Les douleurs dites neurogènes, dues à une destruction de certaines fibres nerveuses, échappent encore aux médecins ; les armes pharmacologiques capables d’en venir à bout sont très faibles. Seules certaines techniques de neurostimulation, de neurochirurgie, ou bien des antiépileptiques et des antidépresseurs peuvent les atténuer.

Les progrès viendront de l’imagerie médicale

Certains mécanismes mis en jeu, comme ceux qui impliquent le cerveau ou le plexus nerveux au niveau de la moelle épinière, sont trop nombreux, trop compliqués et, parfois, encore trop mal connus. Mais de nombreuses équipes internationales travaillent sur le sujet pour tenter de percer le mystère des douleurs neuropathiques, démonter leur mécanisme intime et comprendre la genèse des influx nerveux périphériques, trouver de nouveaux récepteurs. Des chercheurs développent des modèles animaux censés reproduire ces pathologies et espèrent de cette façon caractériser tel ou tel syndrome. D’autres tentent de mieux comprendre les mécanismes biochimiques impliqués dans les sensations de bien-être ou de douleur, Ils espèrent ensuite pouvoir prolonger la durée de vie des enképhalines, des morphines endogènes synthétisées naturellement dans le cerveau. Comment ? En bloquant les enzymes qui dégradent les enképhalines.

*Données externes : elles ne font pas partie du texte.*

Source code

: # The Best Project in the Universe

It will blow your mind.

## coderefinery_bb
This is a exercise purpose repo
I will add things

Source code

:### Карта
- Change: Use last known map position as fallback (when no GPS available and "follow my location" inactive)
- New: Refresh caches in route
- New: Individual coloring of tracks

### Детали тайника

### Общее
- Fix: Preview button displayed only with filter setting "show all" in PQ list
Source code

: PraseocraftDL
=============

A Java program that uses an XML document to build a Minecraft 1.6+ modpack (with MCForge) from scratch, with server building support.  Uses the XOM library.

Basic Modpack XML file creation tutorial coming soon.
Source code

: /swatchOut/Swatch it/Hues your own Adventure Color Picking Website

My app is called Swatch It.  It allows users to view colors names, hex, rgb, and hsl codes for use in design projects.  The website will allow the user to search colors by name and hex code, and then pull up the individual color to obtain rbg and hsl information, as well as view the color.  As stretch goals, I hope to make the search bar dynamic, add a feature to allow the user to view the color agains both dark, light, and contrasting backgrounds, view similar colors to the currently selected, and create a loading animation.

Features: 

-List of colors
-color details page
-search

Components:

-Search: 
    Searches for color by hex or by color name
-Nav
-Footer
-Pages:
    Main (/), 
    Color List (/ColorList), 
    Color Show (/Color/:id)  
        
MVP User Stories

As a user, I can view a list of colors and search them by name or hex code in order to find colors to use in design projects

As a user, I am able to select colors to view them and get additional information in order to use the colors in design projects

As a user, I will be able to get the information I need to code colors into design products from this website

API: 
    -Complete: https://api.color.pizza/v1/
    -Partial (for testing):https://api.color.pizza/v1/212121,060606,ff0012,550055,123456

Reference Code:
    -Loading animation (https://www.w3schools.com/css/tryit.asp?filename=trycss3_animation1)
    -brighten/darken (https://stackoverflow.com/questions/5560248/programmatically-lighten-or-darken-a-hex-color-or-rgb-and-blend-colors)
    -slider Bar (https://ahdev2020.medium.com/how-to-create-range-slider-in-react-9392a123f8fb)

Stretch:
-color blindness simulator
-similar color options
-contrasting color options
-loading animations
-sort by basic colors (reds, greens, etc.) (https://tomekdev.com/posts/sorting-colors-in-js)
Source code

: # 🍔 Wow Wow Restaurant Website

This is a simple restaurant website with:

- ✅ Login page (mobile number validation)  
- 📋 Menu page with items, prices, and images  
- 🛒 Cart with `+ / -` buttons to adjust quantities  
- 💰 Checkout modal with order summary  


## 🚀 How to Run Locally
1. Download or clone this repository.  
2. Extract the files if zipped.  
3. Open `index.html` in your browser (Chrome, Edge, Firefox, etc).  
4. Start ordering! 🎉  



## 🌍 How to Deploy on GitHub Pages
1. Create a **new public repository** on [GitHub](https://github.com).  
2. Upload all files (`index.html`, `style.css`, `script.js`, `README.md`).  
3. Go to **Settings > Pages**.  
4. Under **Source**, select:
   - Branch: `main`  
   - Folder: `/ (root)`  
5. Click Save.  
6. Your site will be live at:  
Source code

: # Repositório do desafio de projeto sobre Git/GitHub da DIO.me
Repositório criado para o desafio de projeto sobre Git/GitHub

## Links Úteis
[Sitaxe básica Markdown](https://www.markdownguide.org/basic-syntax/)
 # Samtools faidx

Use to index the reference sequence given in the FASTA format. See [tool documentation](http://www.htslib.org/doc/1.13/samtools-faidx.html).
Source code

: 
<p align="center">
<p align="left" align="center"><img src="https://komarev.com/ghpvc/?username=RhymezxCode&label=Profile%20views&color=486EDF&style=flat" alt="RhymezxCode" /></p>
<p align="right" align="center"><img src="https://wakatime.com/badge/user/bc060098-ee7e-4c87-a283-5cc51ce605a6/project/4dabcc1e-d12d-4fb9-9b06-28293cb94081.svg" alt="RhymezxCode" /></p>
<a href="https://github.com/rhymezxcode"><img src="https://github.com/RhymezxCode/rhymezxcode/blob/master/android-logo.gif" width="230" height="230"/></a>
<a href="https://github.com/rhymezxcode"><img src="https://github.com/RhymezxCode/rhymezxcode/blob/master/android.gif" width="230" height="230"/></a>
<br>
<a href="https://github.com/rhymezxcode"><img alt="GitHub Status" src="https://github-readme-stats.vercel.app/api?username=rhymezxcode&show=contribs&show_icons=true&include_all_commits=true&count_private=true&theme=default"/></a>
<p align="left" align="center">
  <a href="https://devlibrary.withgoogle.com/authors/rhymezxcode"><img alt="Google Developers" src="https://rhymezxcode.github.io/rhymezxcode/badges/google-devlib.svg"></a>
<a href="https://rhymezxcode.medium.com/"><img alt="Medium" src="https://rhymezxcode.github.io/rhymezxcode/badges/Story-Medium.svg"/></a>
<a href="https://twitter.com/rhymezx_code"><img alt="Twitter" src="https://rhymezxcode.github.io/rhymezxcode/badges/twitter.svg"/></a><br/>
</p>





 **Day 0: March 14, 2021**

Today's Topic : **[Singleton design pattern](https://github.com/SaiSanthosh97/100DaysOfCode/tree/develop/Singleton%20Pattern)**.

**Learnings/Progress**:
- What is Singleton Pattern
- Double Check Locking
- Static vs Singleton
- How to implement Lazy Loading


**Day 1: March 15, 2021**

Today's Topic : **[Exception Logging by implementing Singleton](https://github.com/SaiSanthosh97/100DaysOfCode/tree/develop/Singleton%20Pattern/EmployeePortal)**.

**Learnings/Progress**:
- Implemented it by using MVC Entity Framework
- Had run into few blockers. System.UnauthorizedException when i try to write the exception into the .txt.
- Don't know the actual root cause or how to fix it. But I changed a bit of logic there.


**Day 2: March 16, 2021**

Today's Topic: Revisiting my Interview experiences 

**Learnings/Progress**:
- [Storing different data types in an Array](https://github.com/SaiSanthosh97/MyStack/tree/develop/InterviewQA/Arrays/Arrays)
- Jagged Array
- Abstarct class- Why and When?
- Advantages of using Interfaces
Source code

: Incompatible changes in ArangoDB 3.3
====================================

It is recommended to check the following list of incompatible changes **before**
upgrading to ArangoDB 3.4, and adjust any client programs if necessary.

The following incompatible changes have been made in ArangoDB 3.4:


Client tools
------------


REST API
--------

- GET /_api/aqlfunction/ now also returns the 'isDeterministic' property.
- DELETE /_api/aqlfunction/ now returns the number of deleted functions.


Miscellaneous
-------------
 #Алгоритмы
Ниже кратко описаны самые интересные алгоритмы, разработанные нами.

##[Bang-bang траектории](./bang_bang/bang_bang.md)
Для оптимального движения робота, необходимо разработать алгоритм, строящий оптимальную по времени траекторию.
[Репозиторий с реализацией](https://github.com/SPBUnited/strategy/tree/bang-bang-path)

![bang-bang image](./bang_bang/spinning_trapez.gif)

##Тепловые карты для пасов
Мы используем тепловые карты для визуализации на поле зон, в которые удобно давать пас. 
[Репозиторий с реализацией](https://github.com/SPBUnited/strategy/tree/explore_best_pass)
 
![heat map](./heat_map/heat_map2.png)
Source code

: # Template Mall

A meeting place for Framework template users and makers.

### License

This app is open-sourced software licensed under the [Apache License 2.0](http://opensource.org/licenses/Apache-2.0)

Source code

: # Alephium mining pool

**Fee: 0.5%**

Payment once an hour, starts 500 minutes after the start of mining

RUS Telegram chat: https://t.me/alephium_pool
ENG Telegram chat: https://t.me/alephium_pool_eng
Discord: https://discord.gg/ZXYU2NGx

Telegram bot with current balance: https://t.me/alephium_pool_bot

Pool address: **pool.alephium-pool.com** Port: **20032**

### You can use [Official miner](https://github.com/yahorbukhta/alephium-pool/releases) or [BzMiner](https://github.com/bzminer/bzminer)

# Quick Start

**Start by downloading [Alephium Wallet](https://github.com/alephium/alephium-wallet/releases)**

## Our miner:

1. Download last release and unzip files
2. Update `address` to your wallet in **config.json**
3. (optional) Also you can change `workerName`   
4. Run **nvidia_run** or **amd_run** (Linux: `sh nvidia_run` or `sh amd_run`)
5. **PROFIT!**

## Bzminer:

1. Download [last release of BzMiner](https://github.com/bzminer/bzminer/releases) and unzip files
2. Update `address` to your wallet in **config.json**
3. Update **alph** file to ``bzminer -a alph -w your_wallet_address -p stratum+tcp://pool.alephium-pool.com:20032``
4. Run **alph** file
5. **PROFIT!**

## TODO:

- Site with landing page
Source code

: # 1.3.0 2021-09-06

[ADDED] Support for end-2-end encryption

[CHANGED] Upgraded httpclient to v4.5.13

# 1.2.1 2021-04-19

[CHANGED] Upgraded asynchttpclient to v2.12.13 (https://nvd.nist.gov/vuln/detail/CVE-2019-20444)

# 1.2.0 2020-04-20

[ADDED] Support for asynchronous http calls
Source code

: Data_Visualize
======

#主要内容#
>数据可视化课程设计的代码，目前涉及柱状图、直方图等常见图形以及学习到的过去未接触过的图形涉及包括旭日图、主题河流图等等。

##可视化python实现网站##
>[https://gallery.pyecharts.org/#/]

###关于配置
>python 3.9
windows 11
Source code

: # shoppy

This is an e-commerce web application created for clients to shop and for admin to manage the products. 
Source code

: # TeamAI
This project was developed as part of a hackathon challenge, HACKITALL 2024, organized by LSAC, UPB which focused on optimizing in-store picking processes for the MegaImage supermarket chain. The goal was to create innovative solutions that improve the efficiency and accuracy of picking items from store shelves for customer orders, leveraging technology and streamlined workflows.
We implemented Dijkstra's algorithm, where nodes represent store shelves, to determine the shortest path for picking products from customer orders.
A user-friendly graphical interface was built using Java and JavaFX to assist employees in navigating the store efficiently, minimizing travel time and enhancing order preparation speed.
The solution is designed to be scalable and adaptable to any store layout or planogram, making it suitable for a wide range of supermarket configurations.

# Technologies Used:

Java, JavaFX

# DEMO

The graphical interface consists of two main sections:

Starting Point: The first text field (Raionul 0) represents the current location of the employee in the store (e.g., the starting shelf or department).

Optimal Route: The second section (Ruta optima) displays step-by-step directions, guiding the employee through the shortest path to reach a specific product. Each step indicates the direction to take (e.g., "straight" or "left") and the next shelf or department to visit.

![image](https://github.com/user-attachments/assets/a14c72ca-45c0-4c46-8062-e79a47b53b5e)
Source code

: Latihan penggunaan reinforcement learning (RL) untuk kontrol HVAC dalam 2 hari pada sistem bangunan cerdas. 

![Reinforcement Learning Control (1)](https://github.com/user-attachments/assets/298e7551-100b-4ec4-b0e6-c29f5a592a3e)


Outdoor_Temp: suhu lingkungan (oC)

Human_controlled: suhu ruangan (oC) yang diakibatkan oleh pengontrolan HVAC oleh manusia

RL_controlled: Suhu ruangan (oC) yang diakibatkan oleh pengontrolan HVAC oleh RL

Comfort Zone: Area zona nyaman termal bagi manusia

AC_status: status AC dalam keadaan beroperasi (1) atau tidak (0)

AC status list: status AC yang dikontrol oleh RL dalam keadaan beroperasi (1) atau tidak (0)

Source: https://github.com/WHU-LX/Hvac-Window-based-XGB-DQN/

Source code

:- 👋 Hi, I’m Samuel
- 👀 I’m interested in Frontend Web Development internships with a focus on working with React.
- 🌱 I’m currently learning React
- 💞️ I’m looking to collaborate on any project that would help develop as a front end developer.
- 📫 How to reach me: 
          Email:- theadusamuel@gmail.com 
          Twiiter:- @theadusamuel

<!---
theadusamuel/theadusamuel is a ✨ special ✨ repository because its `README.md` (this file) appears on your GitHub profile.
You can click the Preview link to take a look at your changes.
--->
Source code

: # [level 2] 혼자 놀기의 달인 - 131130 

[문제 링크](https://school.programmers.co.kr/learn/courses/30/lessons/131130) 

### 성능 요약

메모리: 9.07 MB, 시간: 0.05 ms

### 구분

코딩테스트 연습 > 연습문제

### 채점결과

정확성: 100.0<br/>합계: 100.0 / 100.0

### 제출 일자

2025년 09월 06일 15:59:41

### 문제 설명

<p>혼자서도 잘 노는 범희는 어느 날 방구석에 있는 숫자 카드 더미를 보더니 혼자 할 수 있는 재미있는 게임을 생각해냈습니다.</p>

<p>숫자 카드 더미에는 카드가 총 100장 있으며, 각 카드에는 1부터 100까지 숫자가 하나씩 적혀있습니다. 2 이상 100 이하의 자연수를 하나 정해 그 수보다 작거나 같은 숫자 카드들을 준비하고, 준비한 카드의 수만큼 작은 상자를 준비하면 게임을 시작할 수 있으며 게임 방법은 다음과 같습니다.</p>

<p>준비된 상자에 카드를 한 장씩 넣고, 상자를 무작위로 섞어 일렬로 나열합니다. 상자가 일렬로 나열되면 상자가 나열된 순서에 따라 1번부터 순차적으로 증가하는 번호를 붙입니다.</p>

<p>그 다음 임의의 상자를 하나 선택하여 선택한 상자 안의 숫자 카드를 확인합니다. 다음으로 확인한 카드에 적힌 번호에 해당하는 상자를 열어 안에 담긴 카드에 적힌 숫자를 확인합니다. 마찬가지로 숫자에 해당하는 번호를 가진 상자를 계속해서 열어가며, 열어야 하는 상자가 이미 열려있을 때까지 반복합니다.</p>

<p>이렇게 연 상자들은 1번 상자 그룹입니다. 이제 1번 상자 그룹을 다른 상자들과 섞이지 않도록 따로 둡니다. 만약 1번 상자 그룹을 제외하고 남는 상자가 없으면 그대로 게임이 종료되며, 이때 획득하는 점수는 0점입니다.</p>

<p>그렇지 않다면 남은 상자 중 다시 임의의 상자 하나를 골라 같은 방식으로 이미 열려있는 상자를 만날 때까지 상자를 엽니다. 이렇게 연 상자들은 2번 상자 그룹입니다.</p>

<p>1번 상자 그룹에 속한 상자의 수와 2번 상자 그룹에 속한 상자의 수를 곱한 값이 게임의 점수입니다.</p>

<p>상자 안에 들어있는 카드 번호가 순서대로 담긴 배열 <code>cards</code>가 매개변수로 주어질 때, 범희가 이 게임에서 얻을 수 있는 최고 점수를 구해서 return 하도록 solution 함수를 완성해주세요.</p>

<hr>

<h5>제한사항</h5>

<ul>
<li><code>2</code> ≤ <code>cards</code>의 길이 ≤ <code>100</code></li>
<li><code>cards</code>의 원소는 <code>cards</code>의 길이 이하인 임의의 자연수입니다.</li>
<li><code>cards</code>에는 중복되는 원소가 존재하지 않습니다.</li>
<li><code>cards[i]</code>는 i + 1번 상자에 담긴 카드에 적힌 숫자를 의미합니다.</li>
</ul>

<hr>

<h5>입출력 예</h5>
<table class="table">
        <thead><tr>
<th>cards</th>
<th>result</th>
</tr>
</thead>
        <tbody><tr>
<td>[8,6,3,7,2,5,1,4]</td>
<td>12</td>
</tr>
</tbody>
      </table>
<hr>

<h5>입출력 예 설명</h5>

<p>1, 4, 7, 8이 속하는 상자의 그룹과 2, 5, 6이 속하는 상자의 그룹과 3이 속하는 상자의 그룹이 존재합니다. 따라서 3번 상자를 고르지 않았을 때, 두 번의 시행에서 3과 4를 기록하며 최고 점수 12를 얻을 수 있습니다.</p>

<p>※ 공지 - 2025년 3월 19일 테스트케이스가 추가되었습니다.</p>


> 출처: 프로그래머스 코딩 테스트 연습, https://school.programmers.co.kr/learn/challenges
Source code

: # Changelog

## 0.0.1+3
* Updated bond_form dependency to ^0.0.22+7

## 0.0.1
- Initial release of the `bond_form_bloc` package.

Mais ce sera sans doute de l’imagerie médicale - l’imagerie par résonance magnétique (IRM) et la tomographie par émission de positrons (Pet-scan) - que viendront les progrès les plus spectaculaires et l’accès à de nouvelles connaissances sur l’activité cérébrale. Premier avantage : elles peuvent être réalisées directement sur le patient. Ensuite, elles permettent d’offrir une cartographie des nombreuses régions du cerveau impliquées dans La douleur. Les expériences sont plutôt encourageantes. « Les différentes équipes qui travaillent sur ce sujet obtiennent des résultats assez cohérents. Les zones cérébrales qui s’allument quand le sujet ressent une impression douloureuse sont homogènes d’une équipe à l’autre », explique Jean-Marie Besson.

Elles ont permis de photographier et de localiser les structures impliquées dans les phénomènes d’anticipation de la douleur (Science, 18 juin 1999). Situées dans le cortex insulaire, le Lobe frontal médial et le cerebellum, elles sont très proches mais différentes de celles liées à la douleur elle-même. « Certaines personnes sont capables de dominer leur douleur », continue le chercheur. En libérant telle ou telle substance synthétisée spontanément par le cerveau et naturellement analgésique, ces outils permettront, entre autres, de mieux connaître les phénomènes chimiques impliqués dans le contrôle de la douleur, de localiser les sites d’action des analgésiques, de les visualiser avant de les comprendre.